Data extract Start Marker

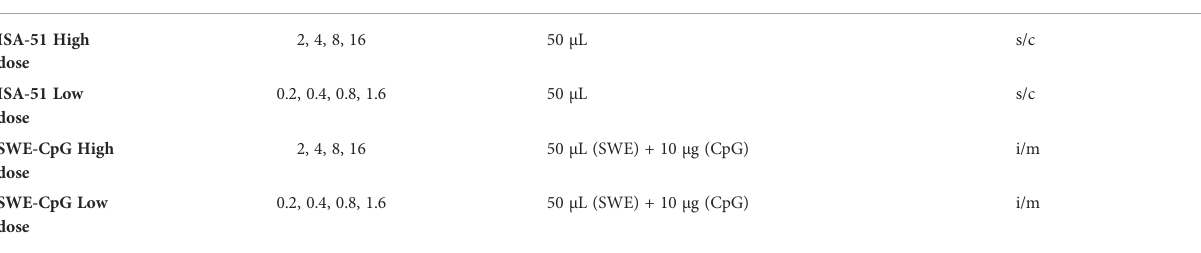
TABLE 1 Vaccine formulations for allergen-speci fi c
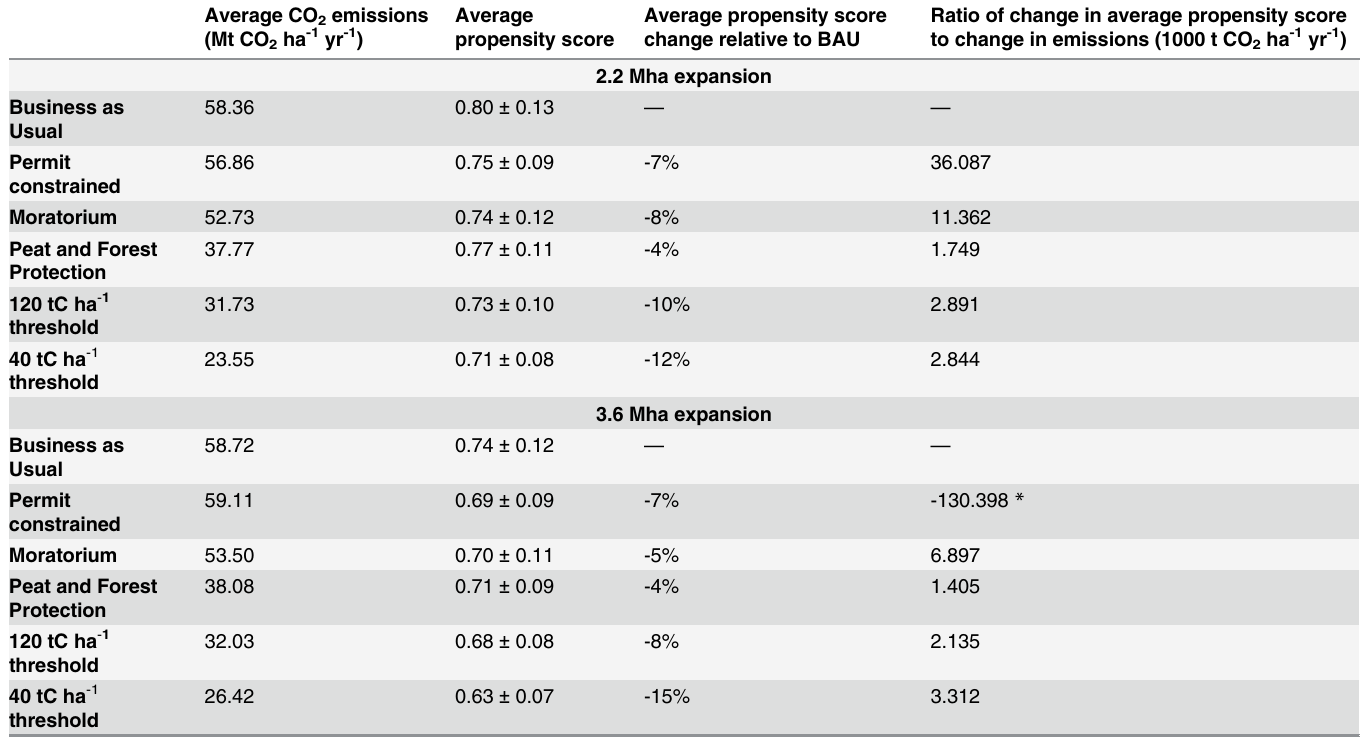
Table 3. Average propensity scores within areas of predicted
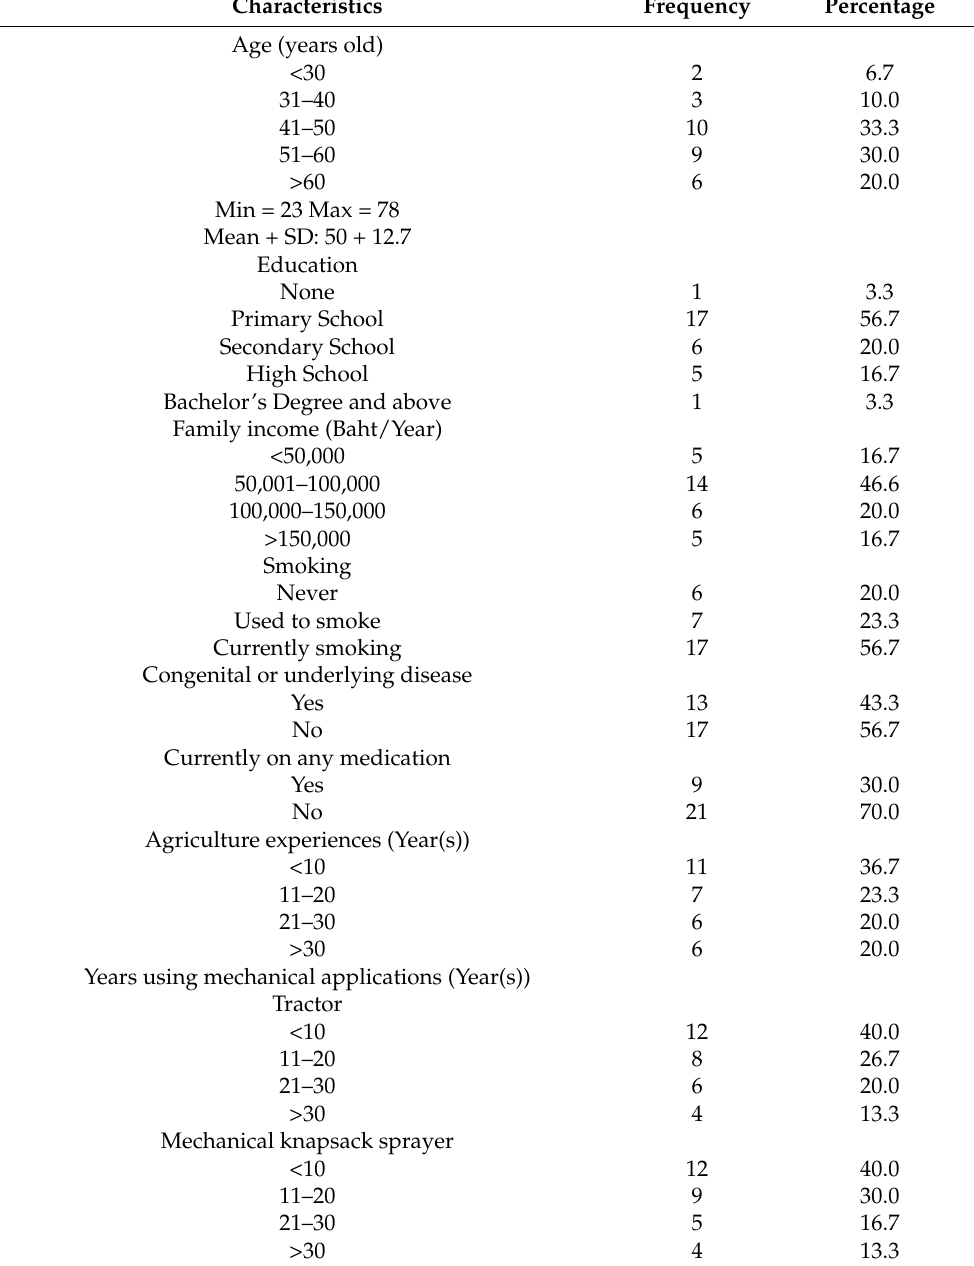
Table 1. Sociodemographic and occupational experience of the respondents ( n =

Data extract End Marker

What is being asked
Copy the listing exactly but drop its images.

Answer for this exercise
TABLE 1 Vaccine formulations for allergen-speci fi c
Table 3. Average propensity scores within areas of predicted
Table 1. Sociodemographic and occupational experience of the respondents ( n =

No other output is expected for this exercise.